- **JOB**: Turn the text lines from all the records into a numbered list, skipping any blank lines. Leave the pictures out of the list.

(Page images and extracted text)
=== Section Start ===

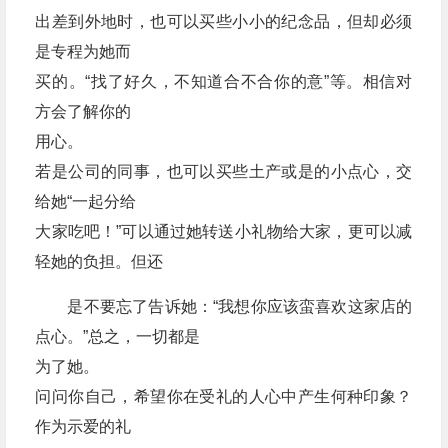
出差到外地时，也可以买些小小的纪念品，但却必须
是专程为她而
买的。“找了好久，不知道合不合你的意”等。相信对
方会了解你的
用心。
若是公司的同事，也可以买些土产或是的小点心，交
给她“一起分给
大家吃吧！”可以通过她转送小礼物给大家，更可以减
轻她的负担。但还
是不要忘了告诉她：“我想你应该蛮喜欢这家店的
点心。”总之，一切都是
为了她。
问问你自己，希望你在受礼的人心中产生何种印象？
作为示爱的礼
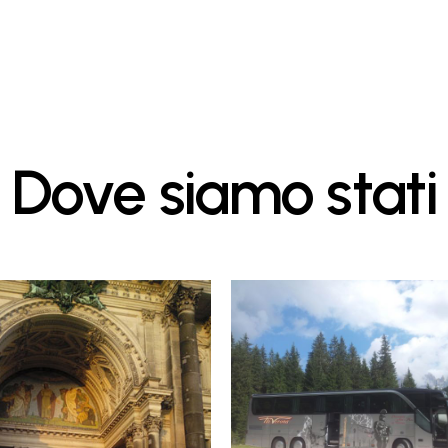
Dove
siamo
stati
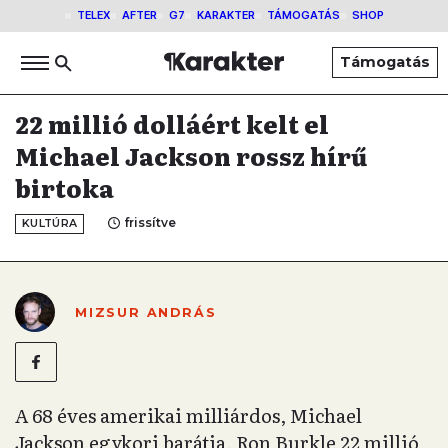
TELEX
AFTER
G7
KARAKTER
TÁMOGATÁS
SHOP
Támogatás
22 millió dolláért kelt el
Michael Jackson rossz hírű
birtoka
frissítve
KULTÚRA
MIZSUR ANDRÁS
A 68 éves amerikai milliárdos, Michael
Jackson egykori barátja, Ron Burkle 22 millió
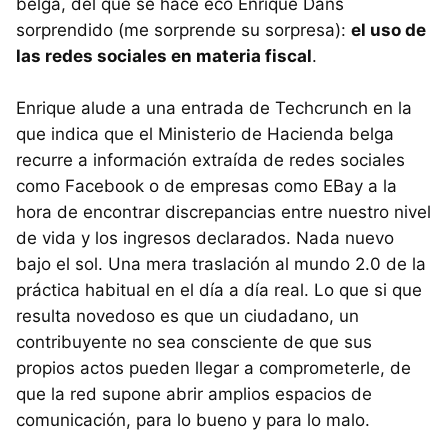
belga, del que se hace eco Enrique Dans
sorprendido (me sorprende su sorpresa):
el uso de
las redes sociales en materia fiscal
.
Enrique alude a una entrada de Techcrunch en la
que indica que el Ministerio de Hacienda belga
recurre a información extraída de redes sociales
como Facebook o de empresas como EBay a la
hora de encontrar discrepancias entre nuestro nivel
de vida y los ingresos declarados. Nada nuevo
bajo el sol. Una mera traslación al mundo 2.0 de la
práctica habitual en el día a día real. Lo que si que
resulta novedoso es que un ciudadano, un
contribuyente no sea consciente de que sus
propios actos pueden llegar a comprometerle, de
que la red supone abrir amplios espacios de
comunicación, para lo bueno y para lo malo.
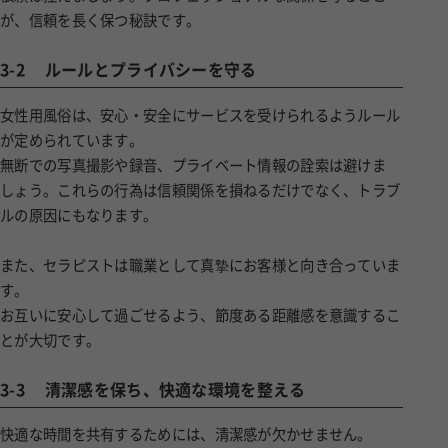
が、信頼を長く保つ秘訣です。
3-2
ルールとプライバシーを守る
女性用風俗は、安心・安全にサービスを受けられるようルール
が定められています。
無断での写真撮影や録音、プライベート情報の詮索は避けま
しょう。これらの行為は信頼関係を損ねるだけでなく、トラブ
ルの原因にもなります。
また、セラピストは職業として真摯にお客様と向き合っていま
す。
お互いに安心して過ごせるよう、節度ある距離感を意識するこ
とが大切です。
3-3
清潔感を保ち、快適な環境を整える
快適な時間を共有するためには、清潔感が欠かせません。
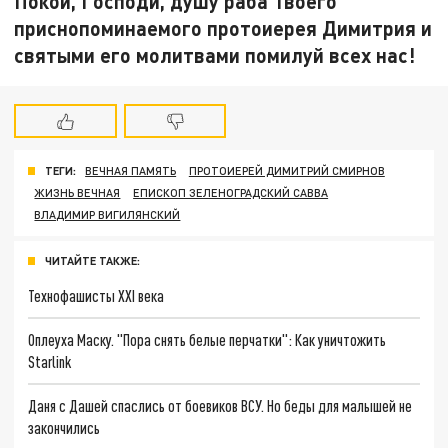
Покой, Господи, душу раба Твоего
приснопоминаемого протоиерея Димитрия и
святыми его молитвами помилуй всех нас!
ТЕГИ:
ВЕЧНАЯ ПАМЯТЬ
ПРОТОИЕРЕЙ ДИМИТРИЙ СМИРНОВ
ЖИЗНЬ ВЕЧНАЯ
ЕПИСКОП ЗЕЛЕНОГРАДСКИЙ САВВА
ВЛАДИМИР ВИГИЛЯНСКИЙ
ЧИТАЙТЕ ТАКЖЕ:
Технофашисты XXI века
Оплеуха Маску. "Пора снять белые перчатки": Как уничтожить
Starlink
Даня с Дашей спаслись от боевиков ВСУ. Но беды для малышей не
закончились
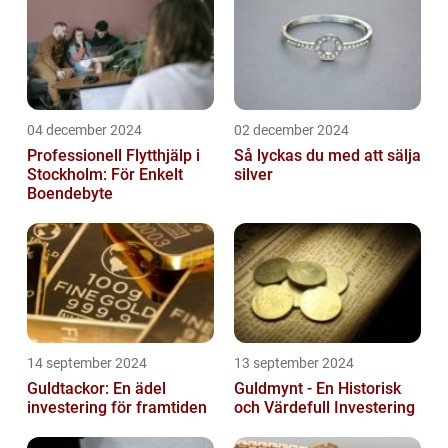
04 december 2024
02 december 2024
Professionell Flytthjälp i
Så lyckas du med att sälja
Stockholm: För Enkelt
silver
Boendebyte
14 september 2024
13 september 2024
Guldtackor: En ädel
Guldmynt - En Historisk
investering för framtiden
och Värdefull Investering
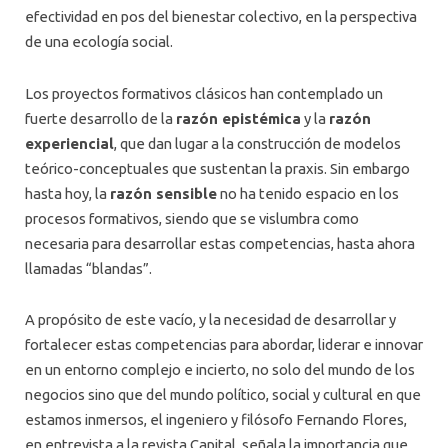
efectividad en pos del bienestar colectivo, en la perspectiva
de una ecología social.
Los proyectos formativos clásicos han contemplado un
fuerte desarrollo de la
razón epistémica
y la
razón
experiencial
, que dan lugar a la construcción de modelos
teórico-conceptuales que sustentan la praxis. Sin embargo
hasta hoy, la
razón sensible
no ha tenido espacio en los
procesos formativos, siendo que se vislumbra como
necesaria para desarrollar estas competencias, hasta ahora
llamadas “blandas”.
A propósito de este vacío, y la necesidad de desarrollar y
fortalecer estas competencias para abordar, liderar e innovar
en un entorno complejo e incierto, no solo del mundo de los
negocios sino que del mundo político, social y cultural en que
estamos inmersos, el ingeniero y filósofo Fernando Flores,
en entrevista a la revista Capital, señala la importancia que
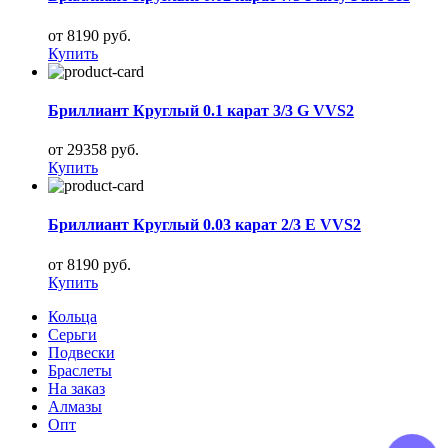
от 8190 руб.
Купить
Бриллиант Круглый 0.1 карат 3/3 G VVS2
от 29358 руб.
Купить
Бриллиант Круглый 0.03 карат 2/3 E VVS2
от 8190 руб.
Купить
Кольца
Серьги
Подвески
Браслеты
На заказ
Алмазы
Опт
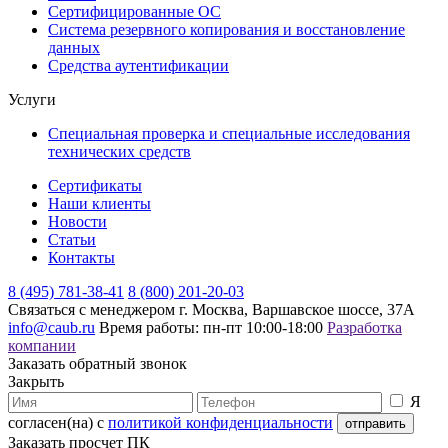
Сертифицированные ОС
Система резервного копирования и восстановление
данных
Средства аутентификации
Услуги
Специальная проверка и специальные исследования
технических средств
Сертификаты
Наши клиенты
Новости
Статьи
Контакты
8 (495) 781-38-41
8 (800) 201-20-03
Связаться с менеджером
г. Москва, Варшавское шоссе, 37А
info@caub.ru
Время работы: пн-пт 10:00-18:00
Разработка
компании
Заказать обратный звонок
Закрыть
Я
согласен(на) с
политикой конфиденциальности
Заказать просчет ПК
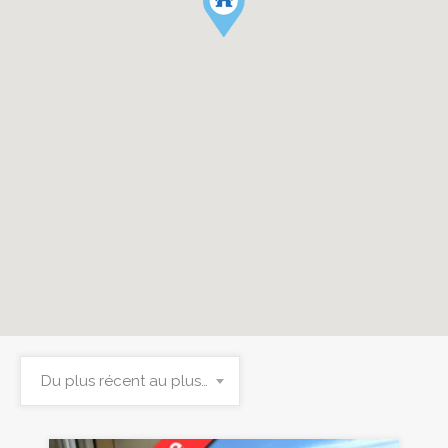
Du plus récent au plus ancien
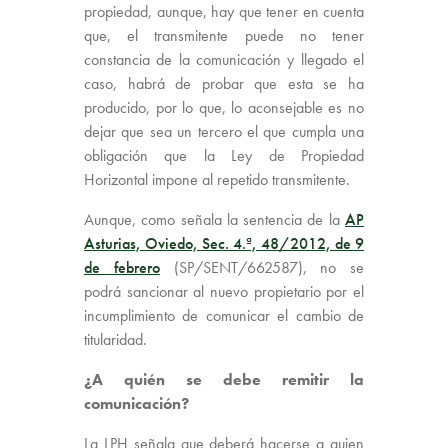
propiedad, aunque, hay que tener en cuenta
que, el transmitente puede no tener
constancia de la comunicación y llegado el
caso, habrá de probar que esta se ha
producido, por lo que, lo aconsejable es no
dejar que sea un tercero el que cumpla una
obligación que la Ley de Propiedad
Horizontal impone al repetido transmitente.
Aunque, como señala la sentencia de la
AP
Asturias, Oviedo, Sec. 4.ª, 48/2012, de 9
de febrero
(SP/SENT/662587), no se
podrá sancionar al nuevo propietario por el
incumplimiento de comunicar el cambio de
titularidad.
¿A quién se debe remitir la
comunicación?
La LPH señala que deberá hacerse a quien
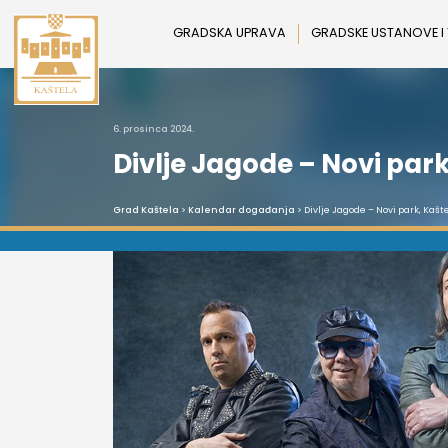
Preskoči
na
GRADSKA UPRAVA
GRADSKE USTANOVE I
sadržaj
6. prosinca 2024.
Divlje Jagode – Novi park
Grad Kaštela
>
Kalendar događanja
> Divlje Jagode – Novi park, Kašte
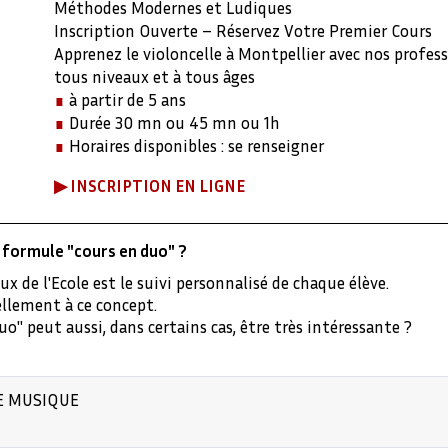
Méthodes Modernes et Ludiques
Inscription Ouverte – Réservez Votre Premier Cours
Apprenez le violoncelle à Montpellier avec nos profes
tous niveaux et à tous âges
∎
à partir de 5 ans
∎
Durée 30 mn ou 45 mn ou 1h
∎
Horaires disponibles : se renseigner
▶︎
INSCRIPTION EN LIGNE
ou formule "cours en duo" ?
de l'Ecole est le suivi personnalisé de chaque élève.
ellement à ce concept.
" peut aussi, dans certains cas, être très intéressante ?
DE MUSIQUE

=== Section End ===

- **ANSWER**:
1. 出差到外地时，也可以买些小小的纪念品，但却必须
2. 是专程为她而
3. 买的。“找了好久，不知道合不合你的意”等。相信对
4. 方会了解你的
5. 用心。
6. 若是公司的同事，也可以买些土产或是的小点心，交
7. 给她“一起分给
8. 大家吃吧！”可以通过她转送小礼物给大家，更可以减
9. 轻她的负担。但还
10. 是不要忘了告诉她：“我想你应该蛮喜欢这家店的
11. 点心。”总之，一切都是
12. 为了她。
13. 问问你自己，希望你在受礼的人心中产生何种印象？
14. 作为示爱的礼
15. Dove
16. siamo
17. stati
18. TELEX
19. AFTER
20. G7
21. KARAKTER
22. TÁMOGATÁS
23. SHOP
24. Támogatás
25. 22 millió dolláért kelt el
26. Michael Jackson rossz hírű
27. birtoka
28. frissítve
29. KULTÚRA
30. MIZSUR ANDRÁS
31. A 68 éves amerikai milliárdos, Michael
32. Jackson egykori barátja, Ron Burkle 22 millió
33. belga, del que se hace eco Enrique Dans
34. sorprendido (me sorprende su sorpresa):
35. el uso de
36. las redes sociales en materia fiscal
37. .
38. Enrique alude a una entrada de Techcrunch en la
39. que indica que el Ministerio de Hacienda belga
40. recurre a información extraída de redes sociales
41. como Facebook o de empresas como EBay a la
42. hora de encontrar discrepancias entre nuestro nivel
43. de vida y los ingresos declarados. Nada nuevo
44. bajo el sol. Una mera traslación al mundo 2.0 de la
45. práctica habitual en el día a día real. Lo que si que
46. resulta novedoso es que un ciudadano, un
47. contribuyente no sea consciente de que sus
48. propios actos pueden llegar a comprometerle, de
49. que la red supone abrir amplios espacios de
50. comunicación, para lo bueno y para lo malo.
51. が、信頼を長く保つ秘訣です。
52. 3-2
53. ルールとプライバシーを守る
54. 女性用風俗は、安心・安全にサービスを受けられるようルール
55. が定められています。
56. 無断での写真撮影や録音、プライベート情報の詮索は避けま
57. しょう。これらの行為は信頼関係を損ねるだけでなく、トラブ
58. ルの原因にもなります。
59. また、セラピストは職業として真摯にお客様と向き合っていま
60. す。
61. お互いに安心して過ごせるよう、節度ある距離感を意識するこ
62. とが大切です。
63. 3-3
64. 清潔感を保ち、快適な環境を整える
65. 快適な時間を共有するためには、清潔感が欠かせません。
66. Покой, Господи, душу раба Твоего
67. приснопоминаемого протоиерея Димитрия и
68. святыми его молитвами помилуй всех нас!
69. ТЕГИ:
70. ВЕЧНАЯ ПАМЯТЬ
71. ПРОТОИЕРЕЙ ДИМИТРИЙ СМИРНОВ
72. ЖИЗНЬ ВЕЧНАЯ
73. ЕПИСКОП ЗЕЛЕНОГРАДСКИЙ САВВА
74. ВЛАДИМИР ВИГИЛЯНСКИЙ
75. ЧИТАЙТЕ ТАКЖЕ:
76. Технофашисты XXI века
77. Оплеуха Маску. "Пора снять белые перчатки": Как уничтожить
78. Starlink
79. Даня с Дашей спаслись от боевиков ВСУ. Но беды для малышей не
80. закончились
81. 04 december 2024
82. 02 december 2024
83. Professionell Flytthjälp i
84. Så lyckas du med att sälja
85. Stockholm: För Enkelt
86. silver
87. Boendebyte
88. 14 september 2024
89. 13 september 2024
90. Guldtackor: En ädel
91. Guldmynt - En Historisk
92. investering för framtiden
93. och Värdefull Investering
94. efectividad en pos del bienestar colectivo, en la perspectiva
95. de una ecología social.
96. Los proyectos formativos clásicos han contemplado un
97. fuerte desarrollo de la
98. razón epistémica
99. y la
100. razón
101. experiencial
102. , que dan lugar a la construcción de modelos
103. teórico-conceptuales que sustentan la praxis. Sin embargo
104. hasta hoy, la
105. razón sensible
106. no ha tenido espacio en los
107. procesos formativos, siendo que se vislumbra como
108. necesaria para desarrollar estas competencias, hasta ahora
109. llamadas “blandas”.
110. A propósito de este vacío, y la necesidad de desarrollar y
111. fortalecer estas competencias para abordar, liderar e innovar
112. en un entorno complejo e incierto, no solo del mundo de los
113. negocios sino que del mundo político, social y cultural en que
114. estamos inmersos, el ingeniero y filósofo Fernando Flores,
115. en entrevista a la revista Capital, señala la importancia que
116. от 8190 руб.
117. Купить
118. Бриллиант Круглый 0.1 карат 3/3 G VVS2
119. от 29358 руб.
120. Купить
121. Бриллиант Круглый 0.03 карат 2/3 E VVS2
122. от 8190 руб.
123. Купить
124. Кольца
125. Серьги
126. Подвески
127. Браслеты
128. На заказ
129. Алмазы
130. Опт
131. Сертифицированные ОС
132. Система резервного копирования и восстановление
133. данных
134. Средства аутентификации
135. Услуги
136. Специальная проверка и специальные исследования
137. технических средств
138. Сертификаты
139. Наши клиенты
140. Новости
141. Статьи
142. Контакты
143. 8 (495) 781-38-41
144. 8 (800) 201-20-03
145. Связаться с менеджером
146. г. Москва, Варшавское шоссе, 37А
147. info@caub.ru
148. Время работы: пн-пт 10:00-18:00
149. Разработка
150. компании
151. Заказать обратный звонок
152. Закрыть
153. Я
154. согласен(на) с
155. политикой конфиденциальности
156. Заказать просчет ПК
157. Du plus récent au plus ancien
158. propiedad, aunque, hay que tener en cuenta
159. que, el transmitente puede no tener
160. constancia de la comunicación y llegado el
161. caso, habrá de probar que esta se ha
162. producido, por lo que, lo aconsejable es no
163. dejar que sea un tercero el que cumpla una
164. obligación que la Ley de Propiedad
165. Horizontal impone al repetido transmitente.
166. Aunque, como señala la sentencia de la
167. AP
168. Asturias, Oviedo, Sec. 4.ª, 48/2012, de 9
169. de febrero
170. (SP/SENT/662587), no se
171. podrá sancionar al nuevo propietario por el
172. incumplimiento de comunicar el cambio de
173. titularidad.
174. ¿A quién se debe remitir la
175. comunicación?
176. La LPH señala que deberá hacerse a quien
177. Preskoči
178. na
179. GRADSKA UPRAVA
180. GRADSKE USTANOVE I
181. sadržaj
182. 6. prosinca 2024.
183. Divlje Jagode – Novi park
184. Grad Kaštela
185. >
186. Kalendar događanja
187. > Divlje Jagode – Novi park, Kašte
188. Méthodes Modernes et Ludiques
189. Inscription Ouverte – Réservez Votre Premier Cours
190. Apprenez le violoncelle à Montpellier avec nos profes
191. tous niveaux et à tous âges
192. ∎
193. à partir de 5 ans
194. ∎
195. Durée 30 mn ou 45 mn ou 1h
196. ∎
197. Horaires disponibles : se renseigner
198. ▶︎
199. INSCRIPTION EN LIGNE
200. ou formule "cours en duo" ?
201. de l'Ecole est le suivi personnalisé de chaque élève.
202. ellement à ce concept.
203. " peut aussi, dans certains cas, être très intéressante ?
204. DE MUSIQUE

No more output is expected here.